- _Requirement_:
Reproduce the entries exactly and omit the pictures.

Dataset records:
↓

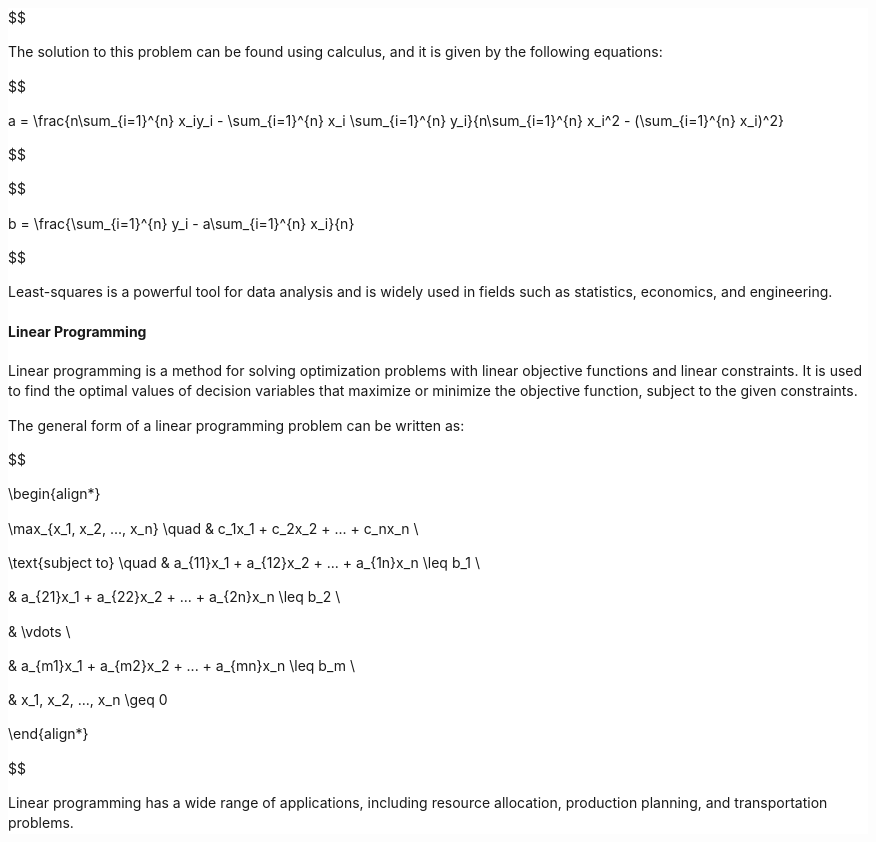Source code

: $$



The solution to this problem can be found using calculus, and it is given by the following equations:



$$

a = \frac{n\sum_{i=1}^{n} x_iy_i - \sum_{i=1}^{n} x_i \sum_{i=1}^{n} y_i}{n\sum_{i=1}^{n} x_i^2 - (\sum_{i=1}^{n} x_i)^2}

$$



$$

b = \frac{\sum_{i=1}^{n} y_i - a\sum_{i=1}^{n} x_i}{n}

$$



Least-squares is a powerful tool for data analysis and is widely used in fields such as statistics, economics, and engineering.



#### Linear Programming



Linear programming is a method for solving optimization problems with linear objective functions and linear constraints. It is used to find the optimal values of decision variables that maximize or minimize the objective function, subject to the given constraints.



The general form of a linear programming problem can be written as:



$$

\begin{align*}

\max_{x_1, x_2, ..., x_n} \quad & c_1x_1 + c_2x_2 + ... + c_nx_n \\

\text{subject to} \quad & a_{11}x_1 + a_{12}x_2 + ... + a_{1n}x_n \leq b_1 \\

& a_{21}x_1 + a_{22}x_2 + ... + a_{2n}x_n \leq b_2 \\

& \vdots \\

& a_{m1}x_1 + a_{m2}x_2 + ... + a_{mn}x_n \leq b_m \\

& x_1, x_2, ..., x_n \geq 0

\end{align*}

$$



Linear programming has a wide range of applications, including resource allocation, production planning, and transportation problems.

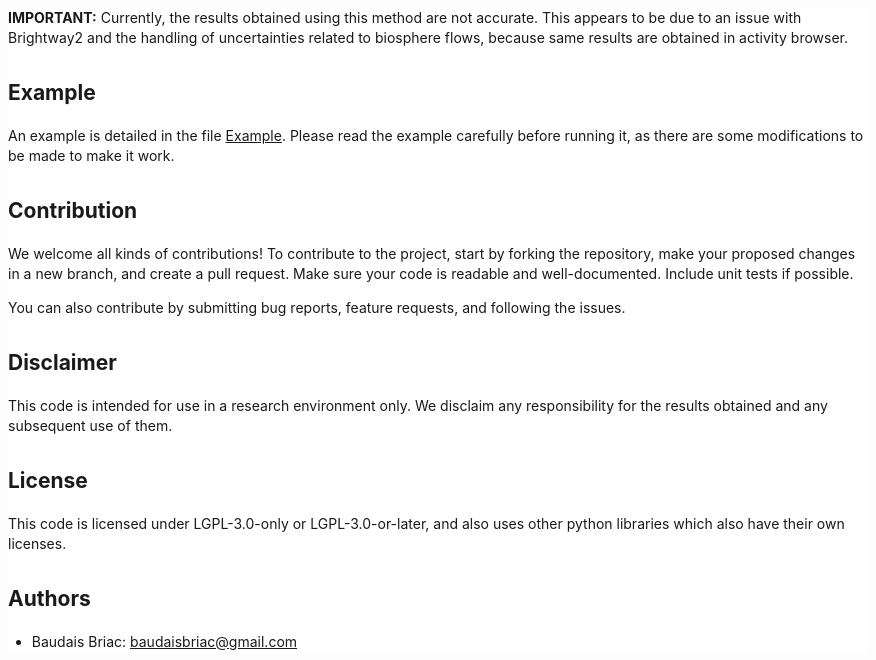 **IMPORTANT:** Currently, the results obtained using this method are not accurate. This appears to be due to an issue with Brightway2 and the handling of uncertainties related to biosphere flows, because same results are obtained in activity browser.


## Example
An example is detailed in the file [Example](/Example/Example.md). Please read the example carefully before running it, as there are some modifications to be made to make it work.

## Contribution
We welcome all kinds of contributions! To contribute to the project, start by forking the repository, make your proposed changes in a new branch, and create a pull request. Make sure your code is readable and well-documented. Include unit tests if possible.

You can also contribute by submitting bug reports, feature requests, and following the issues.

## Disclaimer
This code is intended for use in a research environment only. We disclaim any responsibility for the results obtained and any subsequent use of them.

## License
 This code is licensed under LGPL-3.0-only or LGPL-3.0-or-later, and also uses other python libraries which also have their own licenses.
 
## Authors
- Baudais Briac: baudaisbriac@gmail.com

↑

- _Result of the task_:
Source code

: $$



The solution to this problem can be found using calculus, and it is given by the following equations:



$$

a = \frac{n\sum_{i=1}^{n} x_iy_i - \sum_{i=1}^{n} x_i \sum_{i=1}^{n} y_i}{n\sum_{i=1}^{n} x_i^2 - (\sum_{i=1}^{n} x_i)^2}

$$



$$

b = \frac{\sum_{i=1}^{n} y_i - a\sum_{i=1}^{n} x_i}{n}

$$



Least-squares is a powerful tool for data analysis and is widely used in fields such as statistics, economics, and engineering.



#### Linear Programming



Linear programming is a method for solving optimization problems with linear objective functions and linear constraints. It is used to find the optimal values of decision variables that maximize or minimize the objective function, subject to the given constraints.



The general form of a linear programming problem can be written as:



$$

\begin{align*}

\max_{x_1, x_2, ..., x_n} \quad & c_1x_1 + c_2x_2 + ... + c_nx_n \\

\text{subject to} \quad & a_{11}x_1 + a_{12}x_2 + ... + a_{1n}x_n \leq b_1 \\

& a_{21}x_1 + a_{22}x_2 + ... + a_{2n}x_n \leq b_2 \\

& \vdots \\

& a_{m1}x_1 + a_{m2}x_2 + ... + a_{mn}x_n \leq b_m \\

& x_1, x_2, ..., x_n \geq 0

\end{align*}

$$



Linear programming has a wide range of applications, including resource allocation, production planning, and transportation problems.

 **IMPORTANT:** Currently, the results obtained using this method are not accurate. This appears to be due to an issue with Brightway2 and the handling of uncertainties related to biosphere flows, because same results are obtained in activity browser.


## Example
An example is detailed in the file [Example](/Example/Example.md). Please read the example carefully before running it, as there are some modifications to be made to make it work.

## Contribution
We welcome all kinds of contributions! To contribute to the project, start by forking the repository, make your proposed changes in a new branch, and create a pull request. Make sure your code is readable and well-documented. Include unit tests if possible.

You can also contribute by submitting bug reports, feature requests, and following the issues.

## Disclaimer
This code is intended for use in a research environment only. We disclaim any responsibility for the results obtained and any subsequent use of them.

## License
 This code is licensed under LGPL-3.0-only or LGPL-3.0-or-later, and also uses other python libraries which also have their own licenses.
 
## Authors
- Baudais Briac: baudaisbriac@gmail.com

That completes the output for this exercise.